On October 11, 2023, Cranfill Sumner LLP held our annual Legal Summit, a virtual event featuring insightful presentations by our attorneys that focused on the latest legal developments in North Carolina. Presentations covered hot topics in risk management, business law, regulatory updates, employment law, education law, workers’ compensation, and more. Below is a question Roy Pettigrew fielded from an attendee after his presentation “Anatomy of a 97-10.2(j) Hearing”.

Question: In a situation where a workers’ compensation carrier and the Plaintiff’s attorney have an agreement as to the prosecution of the third-party claim, do they have to divulge what the agreement is to the third-party liability carrier, especially where the workers’ compensation carrier has never asserted a lien or given notice to the third-party liability carrier? And, how can the Plaintiff and the workers’ compensation carrier get the benefit of the full amounts paid under the Workers’ Compensation Act, where there is no notice of the “lien”?

Answer: If the workers’ compensation carrier paid workers’ compensation benefits on account of injury caused by the third party, there is an automatic lien conferred by statute (N.C. Gen. Stat. § 97-10.2). There is no notice requirement whatsoever. Depending on the date of loss, that generally dictates who can prosecute the third-party defendant/liability carrier in “their” name, be it the workers’ compensation “employer” (discouraged by the statute), or the Plaintiff (which is preferred as the injured worker is the real party in interest). 

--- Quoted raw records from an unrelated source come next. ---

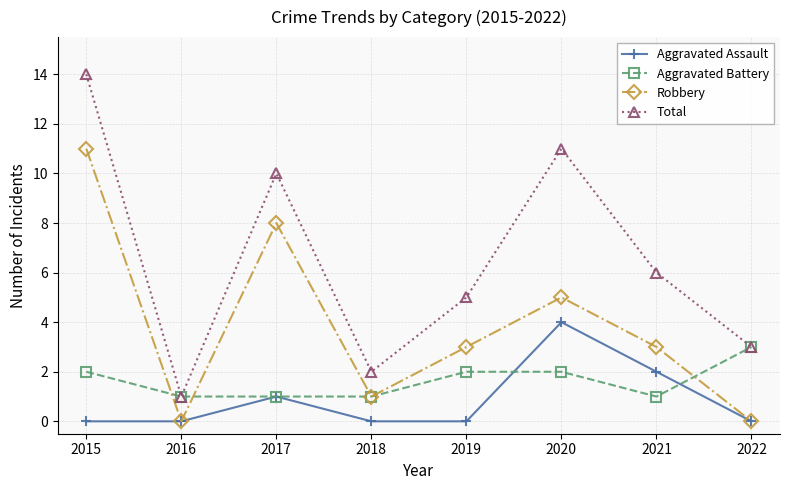

At which label does Robbery reach its peak?

2015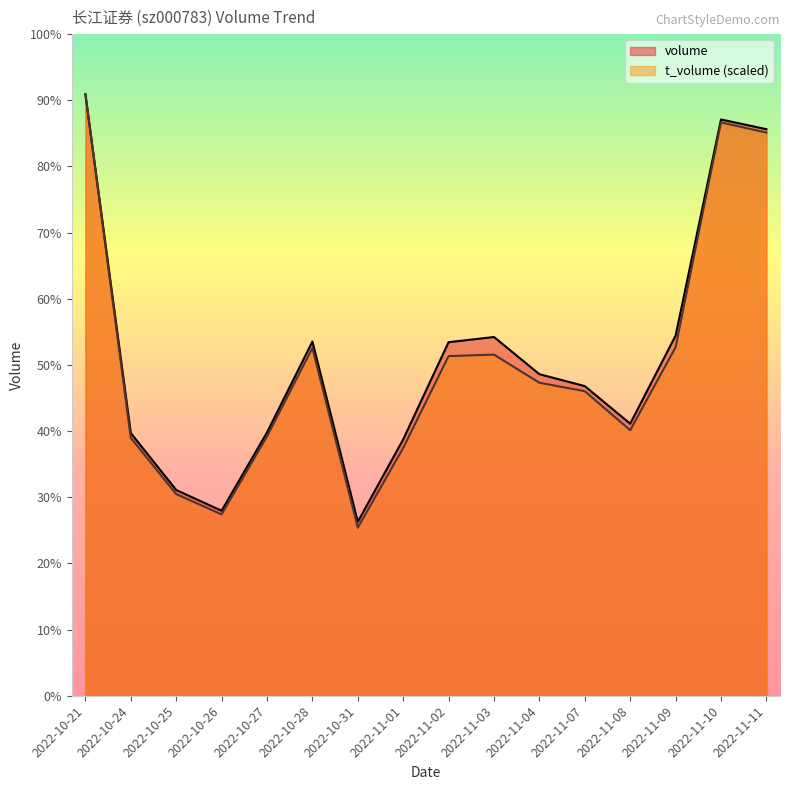

Where is the first local maximum for volume?

2022-10-28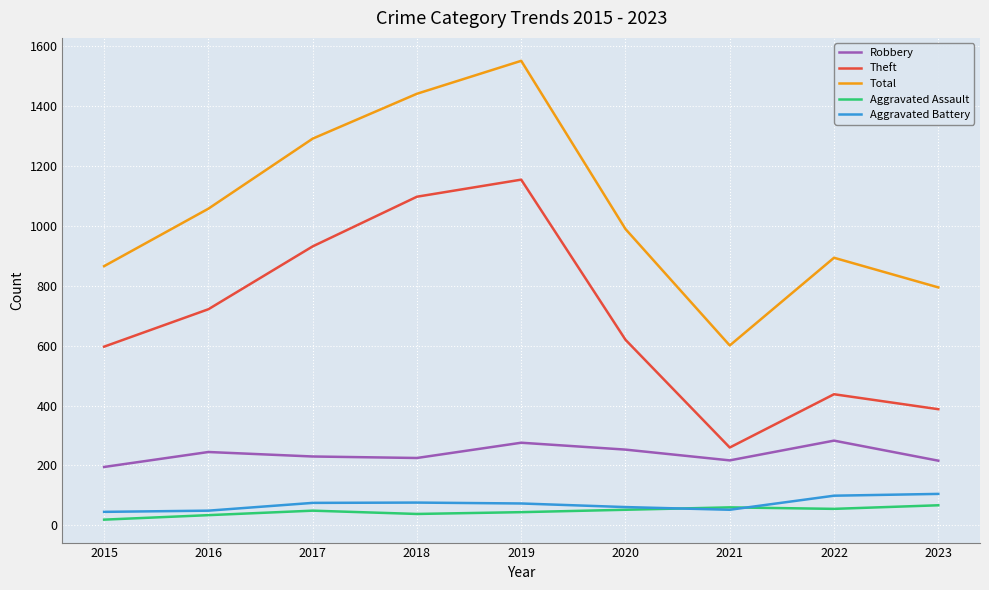

What is the sum of all Aggravated Assault values?

418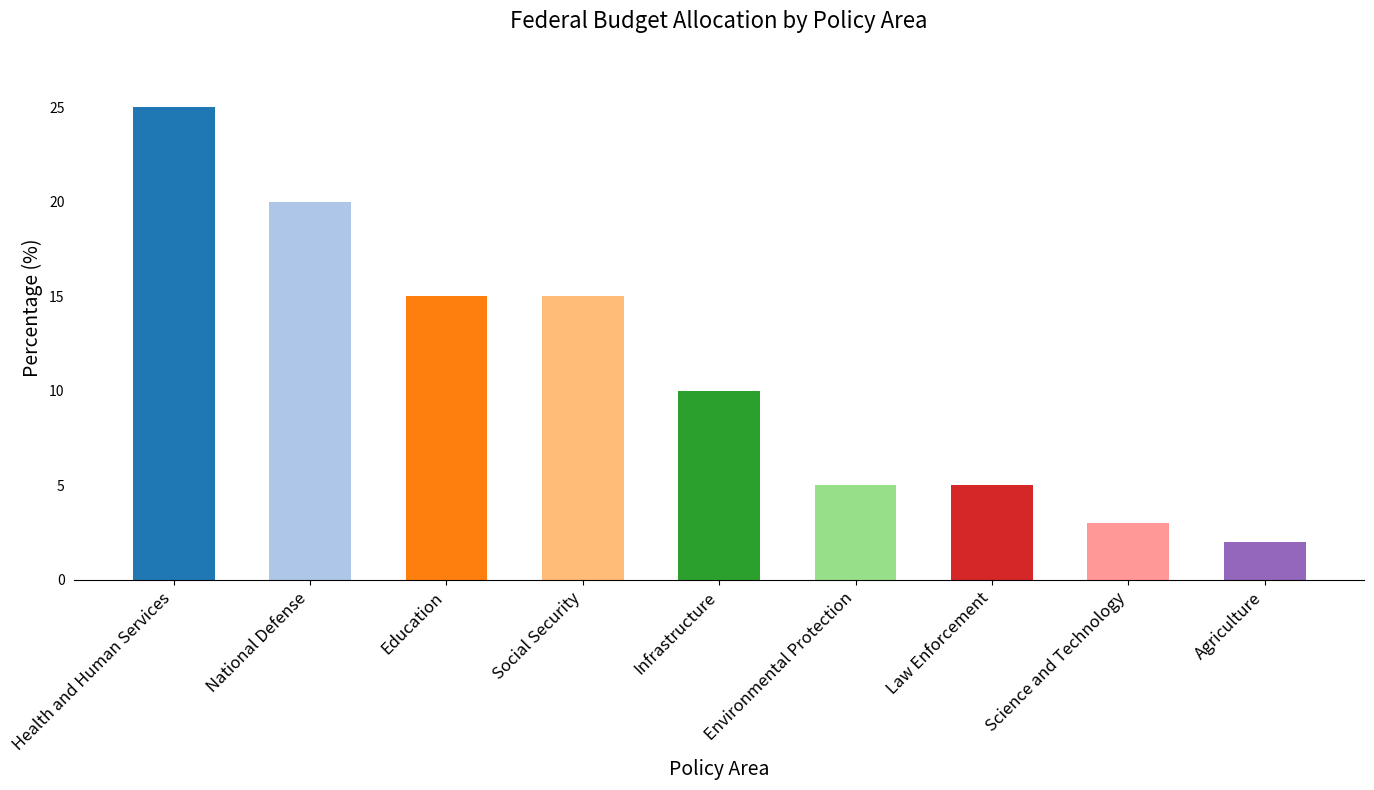

What is the minimum value shown in the chart?

2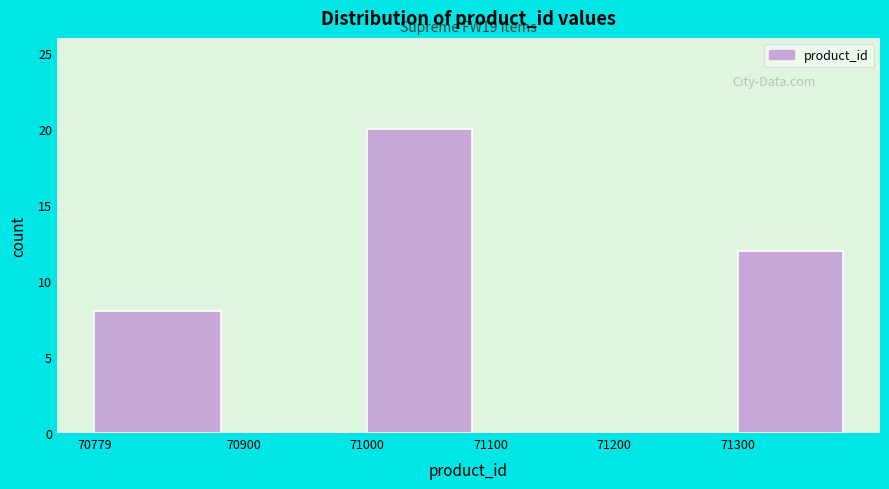

Reading left to right, what are all the values shown in this chart?

70779=8	70900=0	71000=20	71100=0	71200=0	71300=12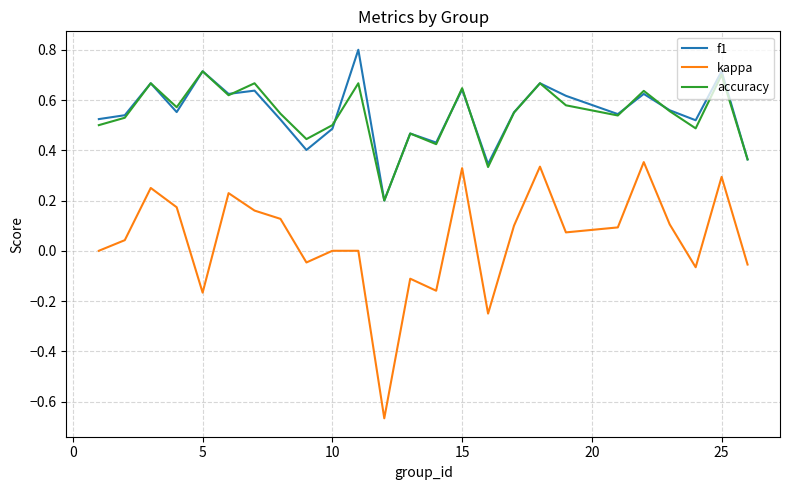

How many interior local peaks does the f1 series have?

9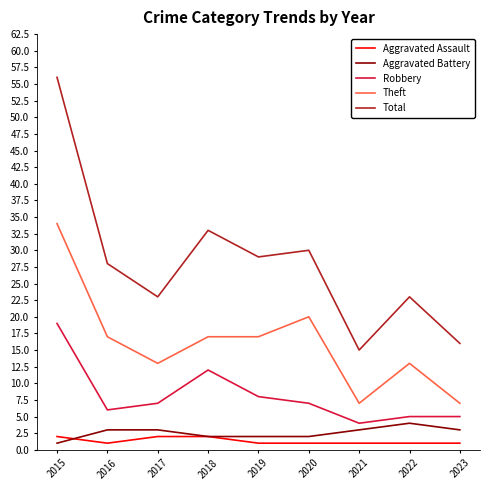

At which category is the sum across all series the highest?

2015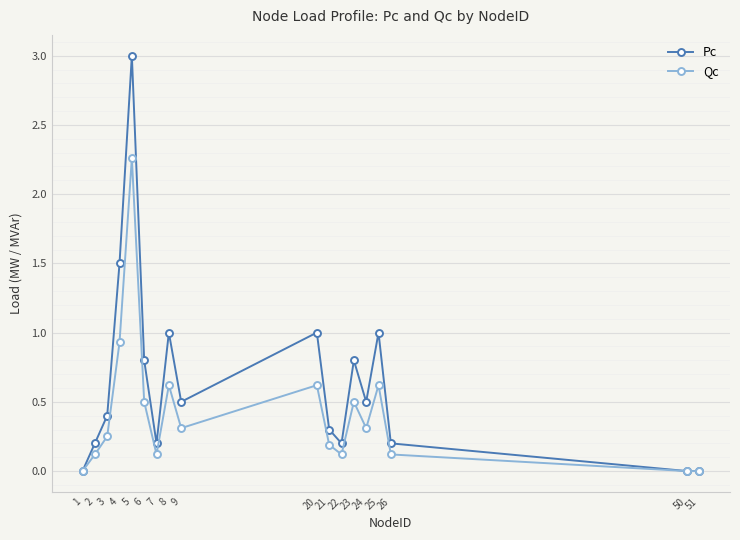

Between 9 and 22, which series saw the biggest shift?

Pc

So, if I am representing the workers’ compensation carrier, I first have to inquire or determine whether the Plaintiff (i.e. injured worker) will cooperate in the suit, by being the named “party plaintiff.”  This is required by Section 97-10.2.  So, it is not uncommon for me, if representing the workers’ compensation carrier (and the Plaintiff), to have the workers’ compensation carrier and the Plaintiff enter into a “Joint Prosecution Agreement,” which would allow one attorney to represent both entities simultaneously.

Absent a “Joint Prosecution Agreement,” there could be a “conflict of interest,” unless the workers’ compensation carrier and the Plaintiff come to an arrangement beforehand as to how any third-party recovery from the liability carrier is to be divided.  In other words, that is the whole reason for the “Joint Prosecution Agreement.” If they come to that agreement, then one attorney can represent both, as the Joint Prosecution Agreement resolves the conflict of interest.

As for discoverability of the “Joint Prosecution Agreement,” I will not voluntarily disclose it in my cases.  But, I could see situations where – certainly if the case goes to trial – there is a charge conference on jury instructions, how it may be relevant.  Perhaps certain other circumstances too. Whether you, as a third-party liability carrier could get your hands on it, would probably depend on the Judge, how discovery unfolds, etc.

DISCLAIMER: Because of the generality of this update, the information provided herein may not be applicable in all situations and should not be acted upon without specific legal advice based on particular situations.